The club acquired a sports cabin at Kolsåstoppen in Bærum in 1916. The cabin had formerly been displayed at the 1914 Jubilee Exhibition, as a contribution from the Norwegian Trekking Association. The cabin is still named KIF-hytta despite the name change from Kristiania IF.

==Athletics==
The club had some of the winningest athletes in Norway, mainly before the Second World War. By 1933, the men from Kristiania IF/Oslo IL had won 134 Norwegian championship titles as well as 13 in relay. The winningest athlete on the domestic level was Kaare Bache with eleven championships. He was a 1920 Olympian. Ferdinand Bie was a 1912 Olympic champion in pentathlon. Edvard Larsen won an Olympic bronze in 1908 and competed in 1912.

Other Olympians in the club include Otto Haug (1906), Henry Olsen (1908), Nils Dahl (1908 and 1912), Oscar Larsen (1908 and 1912), Birger Brodtkorb (1912), Daniel Johansen (1912), Herman Sotaaen (1912), Bjarne Guldager (1920), Einar Ræder (1920), Einar Mangset (1920), and Einar Tommelstad (1928). Otto Monsen took one national title for Kristiania IF, but did not represent the club in the Olympics. Other national champions include John Falchenberg (3 for Kristiania IF) and Sigurd Roll (1 title).

Data records:
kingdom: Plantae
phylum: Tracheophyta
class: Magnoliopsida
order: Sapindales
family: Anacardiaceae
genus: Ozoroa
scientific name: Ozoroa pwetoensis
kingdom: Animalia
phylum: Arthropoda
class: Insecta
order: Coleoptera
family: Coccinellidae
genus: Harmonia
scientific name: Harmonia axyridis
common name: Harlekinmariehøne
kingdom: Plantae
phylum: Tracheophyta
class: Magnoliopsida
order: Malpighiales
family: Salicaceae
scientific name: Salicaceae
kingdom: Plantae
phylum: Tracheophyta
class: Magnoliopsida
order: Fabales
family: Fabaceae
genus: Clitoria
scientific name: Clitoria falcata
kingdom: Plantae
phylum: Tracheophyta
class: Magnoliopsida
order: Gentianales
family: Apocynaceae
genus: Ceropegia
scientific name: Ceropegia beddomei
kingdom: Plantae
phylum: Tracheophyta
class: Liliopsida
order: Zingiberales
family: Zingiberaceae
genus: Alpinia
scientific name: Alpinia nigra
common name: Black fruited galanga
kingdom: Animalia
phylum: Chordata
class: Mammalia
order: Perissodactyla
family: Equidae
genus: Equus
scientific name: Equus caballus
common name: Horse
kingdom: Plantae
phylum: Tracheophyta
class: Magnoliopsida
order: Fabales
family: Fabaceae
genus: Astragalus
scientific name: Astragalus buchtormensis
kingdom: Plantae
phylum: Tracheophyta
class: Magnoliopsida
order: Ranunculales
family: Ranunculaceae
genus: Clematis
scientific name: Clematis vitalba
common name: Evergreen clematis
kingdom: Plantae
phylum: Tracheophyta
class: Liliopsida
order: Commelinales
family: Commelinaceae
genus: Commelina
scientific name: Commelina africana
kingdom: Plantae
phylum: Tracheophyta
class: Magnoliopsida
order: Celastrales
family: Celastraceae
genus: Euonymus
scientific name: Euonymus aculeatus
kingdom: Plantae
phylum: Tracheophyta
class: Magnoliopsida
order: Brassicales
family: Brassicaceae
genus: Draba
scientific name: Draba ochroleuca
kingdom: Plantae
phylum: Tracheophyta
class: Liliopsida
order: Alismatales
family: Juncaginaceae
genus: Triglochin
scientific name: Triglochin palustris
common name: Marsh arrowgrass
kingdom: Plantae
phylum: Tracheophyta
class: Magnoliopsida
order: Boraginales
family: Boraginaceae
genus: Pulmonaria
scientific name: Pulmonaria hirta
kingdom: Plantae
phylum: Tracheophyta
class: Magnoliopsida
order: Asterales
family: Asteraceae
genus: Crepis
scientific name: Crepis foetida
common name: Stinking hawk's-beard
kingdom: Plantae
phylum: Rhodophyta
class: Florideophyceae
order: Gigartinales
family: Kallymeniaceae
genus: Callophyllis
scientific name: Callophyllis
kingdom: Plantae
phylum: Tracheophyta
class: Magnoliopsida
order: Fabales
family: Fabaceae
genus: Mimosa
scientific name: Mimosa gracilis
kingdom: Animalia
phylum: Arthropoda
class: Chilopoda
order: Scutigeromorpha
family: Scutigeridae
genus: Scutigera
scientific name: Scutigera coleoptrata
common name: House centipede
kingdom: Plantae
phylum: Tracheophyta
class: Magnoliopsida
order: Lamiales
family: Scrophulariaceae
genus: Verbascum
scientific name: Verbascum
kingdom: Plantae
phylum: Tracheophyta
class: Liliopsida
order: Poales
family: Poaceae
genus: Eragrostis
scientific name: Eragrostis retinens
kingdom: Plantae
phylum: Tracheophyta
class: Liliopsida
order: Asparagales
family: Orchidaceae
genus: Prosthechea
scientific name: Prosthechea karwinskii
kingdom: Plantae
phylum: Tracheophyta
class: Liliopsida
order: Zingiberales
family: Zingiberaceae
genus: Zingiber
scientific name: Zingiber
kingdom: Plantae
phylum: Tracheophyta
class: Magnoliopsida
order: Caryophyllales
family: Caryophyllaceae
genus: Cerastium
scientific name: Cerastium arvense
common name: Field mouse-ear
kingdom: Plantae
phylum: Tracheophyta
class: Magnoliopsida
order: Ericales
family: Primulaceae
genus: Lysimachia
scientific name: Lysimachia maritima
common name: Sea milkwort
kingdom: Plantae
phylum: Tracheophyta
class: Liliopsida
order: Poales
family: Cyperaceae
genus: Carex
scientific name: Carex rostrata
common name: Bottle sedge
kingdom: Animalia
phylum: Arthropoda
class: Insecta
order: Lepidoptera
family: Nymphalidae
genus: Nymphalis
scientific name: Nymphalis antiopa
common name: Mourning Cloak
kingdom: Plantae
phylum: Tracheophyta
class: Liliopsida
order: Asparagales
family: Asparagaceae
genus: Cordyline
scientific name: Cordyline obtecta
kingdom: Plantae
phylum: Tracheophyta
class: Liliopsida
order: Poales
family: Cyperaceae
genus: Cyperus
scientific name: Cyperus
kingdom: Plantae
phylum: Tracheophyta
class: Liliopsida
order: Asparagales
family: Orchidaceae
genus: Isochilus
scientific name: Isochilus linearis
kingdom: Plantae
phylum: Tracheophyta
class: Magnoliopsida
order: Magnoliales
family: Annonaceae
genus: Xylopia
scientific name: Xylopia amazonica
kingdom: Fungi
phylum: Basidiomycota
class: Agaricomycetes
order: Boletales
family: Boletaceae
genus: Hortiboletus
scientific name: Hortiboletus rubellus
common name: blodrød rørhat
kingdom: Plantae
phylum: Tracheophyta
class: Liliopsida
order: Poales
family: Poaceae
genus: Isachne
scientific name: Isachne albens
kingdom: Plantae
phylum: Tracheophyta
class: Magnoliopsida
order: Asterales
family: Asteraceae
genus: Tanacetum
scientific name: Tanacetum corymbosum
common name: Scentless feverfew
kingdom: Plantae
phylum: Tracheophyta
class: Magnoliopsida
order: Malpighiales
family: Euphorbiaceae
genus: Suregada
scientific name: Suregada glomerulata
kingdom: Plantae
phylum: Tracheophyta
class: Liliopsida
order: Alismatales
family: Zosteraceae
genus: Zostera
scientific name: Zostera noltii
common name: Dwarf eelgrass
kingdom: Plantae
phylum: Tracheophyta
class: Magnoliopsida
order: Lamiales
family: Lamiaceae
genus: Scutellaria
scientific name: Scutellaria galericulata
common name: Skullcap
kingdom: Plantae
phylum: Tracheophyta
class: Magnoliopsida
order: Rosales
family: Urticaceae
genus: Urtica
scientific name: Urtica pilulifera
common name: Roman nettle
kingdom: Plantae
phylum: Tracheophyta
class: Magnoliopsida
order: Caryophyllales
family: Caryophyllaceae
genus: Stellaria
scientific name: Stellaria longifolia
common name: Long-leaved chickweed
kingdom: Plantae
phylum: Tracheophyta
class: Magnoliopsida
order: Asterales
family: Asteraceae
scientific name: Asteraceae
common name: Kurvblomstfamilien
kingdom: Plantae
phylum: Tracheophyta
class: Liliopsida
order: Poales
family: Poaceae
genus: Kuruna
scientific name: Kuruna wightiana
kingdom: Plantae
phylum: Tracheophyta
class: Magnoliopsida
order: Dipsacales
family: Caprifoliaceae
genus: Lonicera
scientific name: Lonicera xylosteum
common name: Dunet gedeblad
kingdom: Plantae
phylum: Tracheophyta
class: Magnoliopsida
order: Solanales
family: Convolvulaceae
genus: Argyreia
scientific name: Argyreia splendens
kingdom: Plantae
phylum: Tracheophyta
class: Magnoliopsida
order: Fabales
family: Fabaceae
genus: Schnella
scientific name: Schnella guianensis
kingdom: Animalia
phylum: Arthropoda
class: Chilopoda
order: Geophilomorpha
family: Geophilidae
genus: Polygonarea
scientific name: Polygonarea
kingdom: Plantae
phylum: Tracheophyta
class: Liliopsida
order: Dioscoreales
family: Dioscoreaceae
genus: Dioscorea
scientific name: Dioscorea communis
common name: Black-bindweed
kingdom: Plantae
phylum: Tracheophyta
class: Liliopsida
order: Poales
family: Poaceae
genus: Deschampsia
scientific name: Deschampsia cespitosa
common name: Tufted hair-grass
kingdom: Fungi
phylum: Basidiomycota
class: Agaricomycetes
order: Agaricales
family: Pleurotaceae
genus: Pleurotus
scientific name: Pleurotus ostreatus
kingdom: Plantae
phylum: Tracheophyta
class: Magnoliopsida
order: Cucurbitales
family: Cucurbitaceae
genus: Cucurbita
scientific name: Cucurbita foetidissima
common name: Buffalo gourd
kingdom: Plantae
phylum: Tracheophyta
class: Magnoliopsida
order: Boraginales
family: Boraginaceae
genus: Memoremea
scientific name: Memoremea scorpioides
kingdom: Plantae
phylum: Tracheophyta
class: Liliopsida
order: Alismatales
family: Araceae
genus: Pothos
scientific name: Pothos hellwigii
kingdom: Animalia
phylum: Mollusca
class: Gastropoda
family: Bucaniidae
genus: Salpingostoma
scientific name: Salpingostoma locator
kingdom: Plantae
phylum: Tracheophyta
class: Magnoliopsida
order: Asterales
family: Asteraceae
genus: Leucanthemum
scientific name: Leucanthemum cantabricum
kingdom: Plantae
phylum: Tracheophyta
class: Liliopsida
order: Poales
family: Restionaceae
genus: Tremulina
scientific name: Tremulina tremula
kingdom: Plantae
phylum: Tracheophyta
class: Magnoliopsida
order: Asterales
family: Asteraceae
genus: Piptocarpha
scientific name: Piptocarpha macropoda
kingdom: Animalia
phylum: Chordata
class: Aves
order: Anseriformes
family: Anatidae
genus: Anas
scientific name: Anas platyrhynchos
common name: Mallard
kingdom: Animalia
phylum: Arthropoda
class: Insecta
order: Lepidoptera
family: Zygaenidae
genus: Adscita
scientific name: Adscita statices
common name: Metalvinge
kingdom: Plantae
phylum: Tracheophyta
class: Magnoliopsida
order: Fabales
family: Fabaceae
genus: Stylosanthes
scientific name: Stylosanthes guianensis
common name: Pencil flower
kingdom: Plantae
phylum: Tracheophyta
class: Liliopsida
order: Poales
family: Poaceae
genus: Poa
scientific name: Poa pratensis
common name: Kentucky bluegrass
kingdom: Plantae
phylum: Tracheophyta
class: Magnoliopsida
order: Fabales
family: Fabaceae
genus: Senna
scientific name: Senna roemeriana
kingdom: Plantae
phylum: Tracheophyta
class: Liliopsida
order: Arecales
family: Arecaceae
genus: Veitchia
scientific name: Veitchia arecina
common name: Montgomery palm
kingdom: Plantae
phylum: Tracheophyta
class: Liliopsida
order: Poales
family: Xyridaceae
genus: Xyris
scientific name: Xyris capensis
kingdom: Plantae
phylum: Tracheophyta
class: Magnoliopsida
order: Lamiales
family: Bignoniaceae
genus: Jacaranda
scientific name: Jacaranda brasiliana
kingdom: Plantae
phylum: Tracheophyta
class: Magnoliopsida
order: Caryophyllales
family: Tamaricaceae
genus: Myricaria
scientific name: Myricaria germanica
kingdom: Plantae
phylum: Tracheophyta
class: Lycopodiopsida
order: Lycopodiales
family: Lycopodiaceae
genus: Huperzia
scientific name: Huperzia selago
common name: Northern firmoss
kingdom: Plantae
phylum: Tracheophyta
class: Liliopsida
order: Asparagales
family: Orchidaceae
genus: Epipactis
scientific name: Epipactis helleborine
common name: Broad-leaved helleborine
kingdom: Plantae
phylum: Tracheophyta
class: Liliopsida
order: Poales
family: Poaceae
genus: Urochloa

Required work:
1. Switch "cabin" to "lodge" in the club history and write out the part starting at "The club acquired" and ending at "from Kristiania IF.".
2. Continue the club history from its last sentence.
The rows come from a different source than the club history.

Answers given:
1.
The club acquired a sports lodge at Kolsåstoppen in Bærum in 1916. The lodge had formerly been displayed at the 1914 Jubilee Exhibition, as a contribution from the Norwegian Trekking Association. The lodge is still named KIF-hytta despite the name change from Kristiania IF.

2.
==Speed skating==
Well-known speed skaters include Aage Johansen, Odd Lundberg, Alv Gjestvang, Per Bjørang, Per Ivar Moe, Lisbeth Korsmo, Roald Aas (Olympic gold medallist in 1960, also competed in 1952 and 1956), Jørn Didriksen (Olympic silver in 1976), Gunnar Konsmo (1948 Olympian), Hroar Elvenes (Olympian in 1952, 1956, 1960 and 1964), Sigmund Søfteland (Olympian in 1952 and 1956), Jan Kristiansen (1956 Olympian), Kirsti Biermann (1968 and 1972 Olympian) and Ole Christian Iversen (1972 Olympian).

==Figure skating==
Olympic figure skaters include Andreas Krogh (1920), Margot Moe (1920), Nanna Egedius (1936), Marit Henie (1948), Berit Unn Johansen (1964).

==Swimming==
Swimmers from Oslo IL have won about 1000 Norwegian titles. Well-known swimmers include Ulf Gustavsen, Rolf Bagle, Lars Krogh, Inger Nordbø, Beda Leirvåg and Trine Krogh. Pre-war Olympians are John Johnsen (1912), Herbert Wetter (1912), Knut Olsen (1928) and Per Olsen (1952).

==Defunct sports==
The club fielded a men's handball team, which won the Norwegian outdoor championships in 1956, 1957 and 1958.